Tyro has historically gained share in the Australian card payments market--especially from generic nonbank merchant acquirers. Its value proposition is to address merchant friction points, rather than being a generic merchant acquirer. Tyro’s solutions are easily integrated, accept a broad range of payment types, and come with a multitude of ancillary features. These features can be industry-specific (for example remote payments and bill-splitting for restaurants) or available to all (for example online gateways for e-commerce payments or least-cost routing). The intention is to embed its solutions into a merchant’s ecosystem to limit switching; and allow Tyro to cross-sell other products like business loans.
Tyro acquires merchants mainly via digital marketing and referrals from its point-of-sale system partners. Prospective merchant acquiring partnerships with other institutions--such as its alliances with Bendigo Bank, Telstra, and Australia Post--is another avenue for growth.
We see strong growth prospects from increasing penetration into a broadening addressable market. This is likely to be backed by further bolt-on acquisitions to enhance its offerings and the structural shift toward electronic payments. But improvements in gross profit margins may be limited due to competitive pressures, despite benefits from lower interchange and scheme fees due to growing debit card usage. The major banks have a reinvigorated their focus on banking and global merchant acquirers are contending for a slice of the overall payments market. We believe Tyro will keep reinvesting for growth, limiting the degree of operating leverage it can achieve.
Bulls say
- Tyro’s growth outlook is strong and there is potential for ongoing market share gains from smaller/generic merchant acquirers.
- Merchants benefit from using Tyro, as evidenced by signs of client stickiness to date. For example, there has been growing takeup of Tyro’s ancillary features, increased cross-selling success and limited merchant churn, even after the January 2021 service outage.

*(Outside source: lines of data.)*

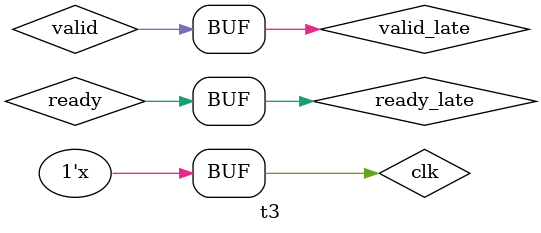
<source format=v>
`timescale 10ns / 100ps


module t3(

    );
    
    wire  [15:0]data;
    wire  valid;
    wire  ready;
    wire  [15:0]data_out;
    reg rx_valid;
    reg tx_ready;
    reg rx_data_out;
    reg ready_late_reg;
    reg clk;

    wire valid_late;
    wire ready_late;
    initial
    begin
        clk <= 1'd1;
    end
    always@(*)
    begin
        //cycle = 20ns, 50Mhz
        #5 clk <= ~clk;    
    end
   //#1 ~ #5Ã»ÎÊÌâ
   //ÒýÈë×ÜÏßÑÓÊ±
   assign  valid_late = valid;
   assign #2 ready_late = ready;
   always@(posedge clk)
   begin
        ready_late_reg <= ready_late;
   end

    m2 m2_2(
        .clk(clk),
        .data(data),
        .valid(valid),
        .ready(ready_late_reg)
    );
  
    s1 s1_2(
        .clk(clk),
        .data(data),
        .valid(valid),
        .ready(ready),
        .data_out(data_out)
    );
    
    
endmodule

</source>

- Tyro will be increasingly profitable and cash-generative over time. This is due to its limited capital requirements and ability to leverage revenue growth over its fixed costs.
Bears say
- Tyro’s offerings are replicable by larger, better-resourced institutions with existing and bigger payment networks. As such, Tyro may need to match its larger peers in pricing over the long run.
- As an early stage financial technology firm, Tyro is vulnerable to competing innovation and regulation risks that could diminish the relevance of its business.
- Increased competition could necessitate higher spending on software, terminals, salary and marketing. This may result in lower-than-expected profitability and return on capital.